Kedua, penyitaan dana dari perkara korupsi pengadaan bibit kopi robusta pada Dinas Perkebunan dan Hortikultura Kolaka Timur Tahun 2021, dengan nilai kerugian negara yang berhasil dipulihkan mencapai Rp626 juta.
Ketiga, berasal dari perkara korupsi perencanaan, pengawasan, dan pelaksanaan rehabilitasi jaringan irigasi Daerah Mowewe oleh Dinas PUPR dan Perhubungan Kolaka Timur pada Tahun Anggaran 2020–2021, dengan nilai penyelamatan sebesar Rp75 juta.
BACA JUGA:Edarkan Sabu di Kendari, Buruh Harian Ditangkap Polisi, 42 Paket Diamankan
Puluhan Perkara Ditangani Sepanjang 2025
Selain capaian pemulihan keuangan negara, Kejari Kolaka juga mencatat kinerja penanganan perkara yang cukup signifikan sepanjang 2025.

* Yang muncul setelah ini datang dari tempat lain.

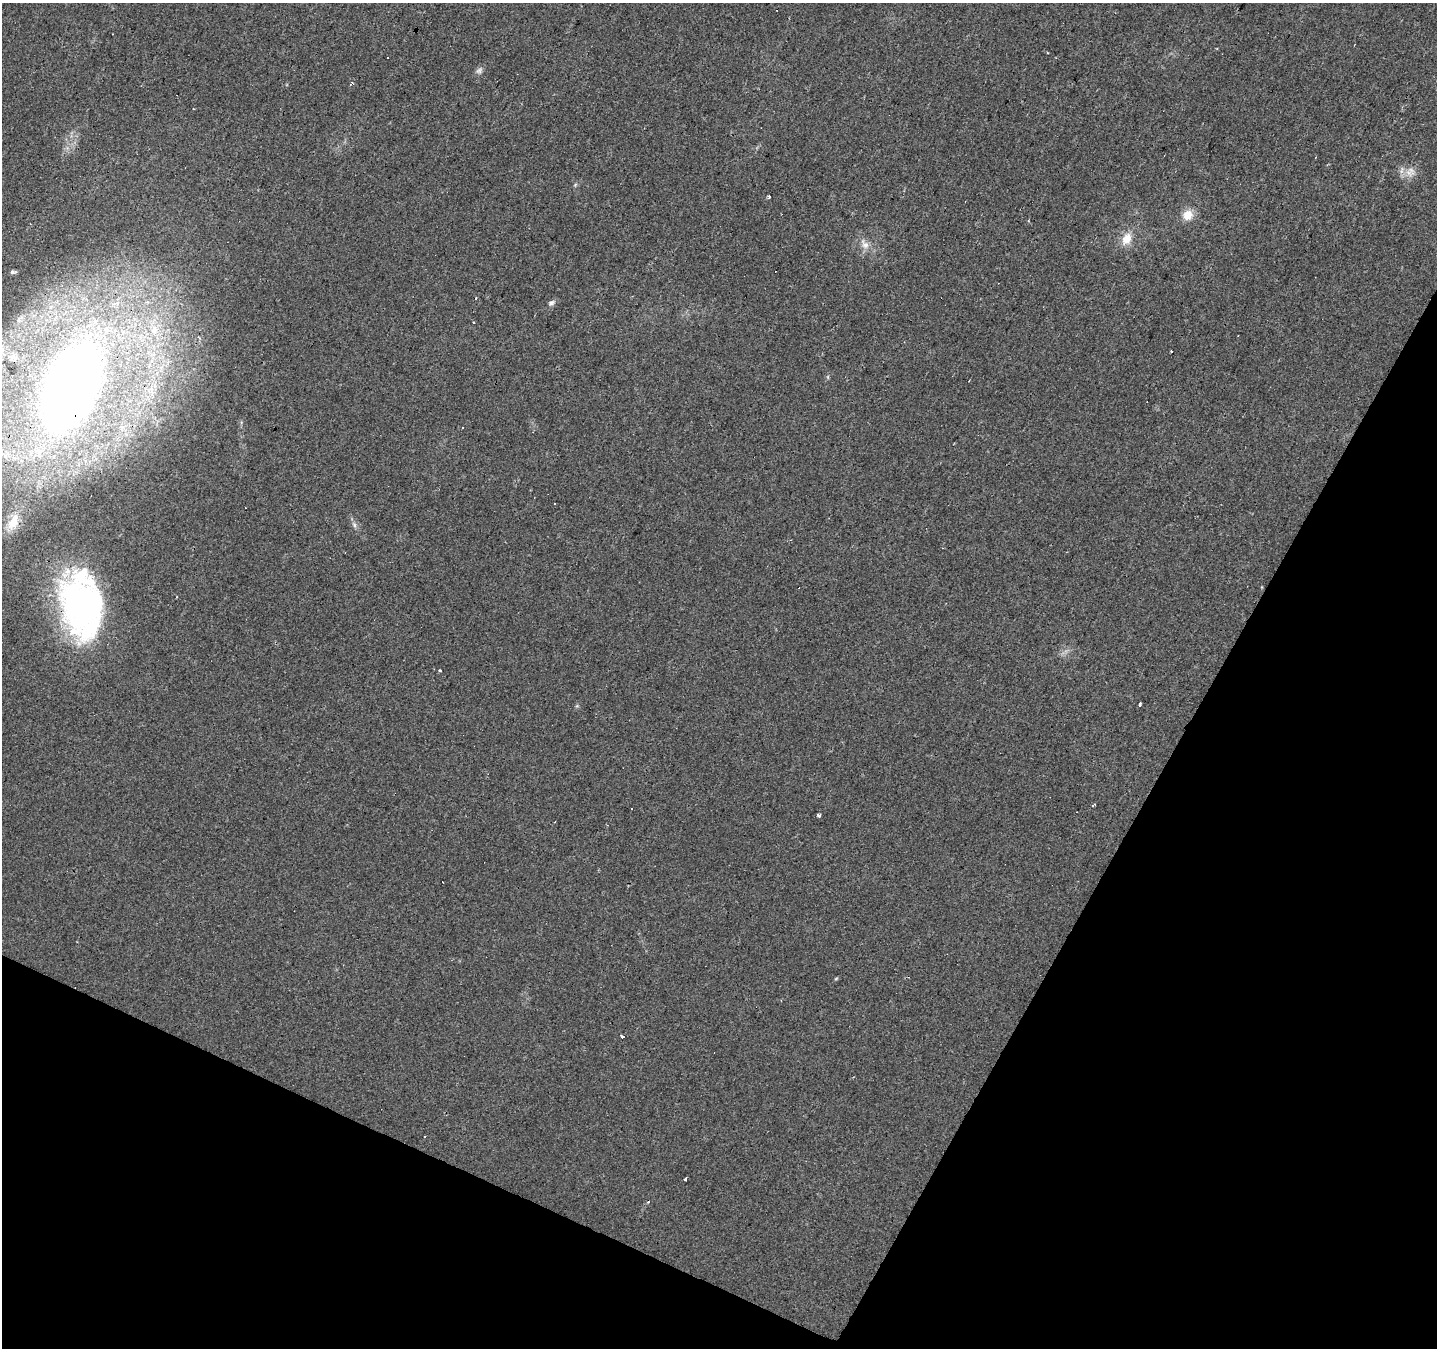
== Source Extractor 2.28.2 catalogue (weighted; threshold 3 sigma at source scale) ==
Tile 15 of 4 x 4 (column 3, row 4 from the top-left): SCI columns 2873-4307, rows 264-1609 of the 5741 x 5842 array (HDU 1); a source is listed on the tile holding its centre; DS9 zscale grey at full resolution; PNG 1439 x 1350 px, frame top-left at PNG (2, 3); no overlay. Shown black and unused: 25% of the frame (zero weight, under 2 of 3 exposures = <1% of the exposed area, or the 3 px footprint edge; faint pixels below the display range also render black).
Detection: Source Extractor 2.28.2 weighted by HDU 2 'WHT'; one run over the whole footprint, this tile lists its part. Background 0.0257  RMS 0.0058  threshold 0.0261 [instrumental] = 3 sigma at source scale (4.5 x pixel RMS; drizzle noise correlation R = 1.50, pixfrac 1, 0.0396/0.0396 arcsec/px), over >= 5 px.
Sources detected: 36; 11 cosmic-ray / hot-pixel residue — not listed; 1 inside a brighter listed object's ellipse — not listed separately; the other 24 listed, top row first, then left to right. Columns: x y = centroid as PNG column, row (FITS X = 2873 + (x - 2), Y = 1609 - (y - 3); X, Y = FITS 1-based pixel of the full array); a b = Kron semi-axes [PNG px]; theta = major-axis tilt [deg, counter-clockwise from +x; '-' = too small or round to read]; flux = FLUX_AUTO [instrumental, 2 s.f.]
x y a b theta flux
479 71 11 6 38 2
1411 170 16 7 -53 3.8
575 185 6 4 46 0.77
769 196 3 3 - 2.4
1188 215 13 11 40 7.7
1126 239 18 10 58 7.9
865 244 18 8 -51 5
13 272 7 4 -4 1.2
551 303 9 7 28 1.8
473 322 2 2 - 0.74
153 331 10 7 -25 4.2
1172 351 3 3 - 2.1
13 357 12 10 -7 4.3
72 388 67 38 69 680
13 522 27 14 65 12
354 525 8 6 -69 1.7
82 607 65 42 -87 180
439 671 3 3 - 9.9
1140 704 4 3 - 0.94
1093 805 4 3 - 1.2
819 815 4 3 - 1.5
836 978 6 3 20 0.6
622 1036 4 2 - 1.8
685 1180 3 3 - 3.4
Overlapping masked pixels (flux is a lower limit): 2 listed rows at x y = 72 388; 82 607
Isophote crosses this tile's border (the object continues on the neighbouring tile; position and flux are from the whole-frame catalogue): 1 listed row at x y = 72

Bustanil mengungkapkan, total terdapat 23 perkara tindak pidana khusus yang ditangani, terdiri atas:
- 7 perkara tahap penyelidikan
- 6 perkara tahap penyidikan
- 5 perkara tahap penuntutan
- 5 perkara telah dieksekusi
Menurutnya, capaian ini tidak terlepas dari dukungan berbagai pihak serta kerja sama lintas instansi dalam memperkuat upaya pemberantasan korupsi di wilayah hukum Kejari Kolaka.
“Capaian ini mencerminkan komitmen Kejari Kolaka dalam menjaga akuntabilitas keuangan negara serta mewujudkan tata kelola pemerintahan yang bersih dan bebas dari praktik korupsi,” tegas Bustanil Arifin.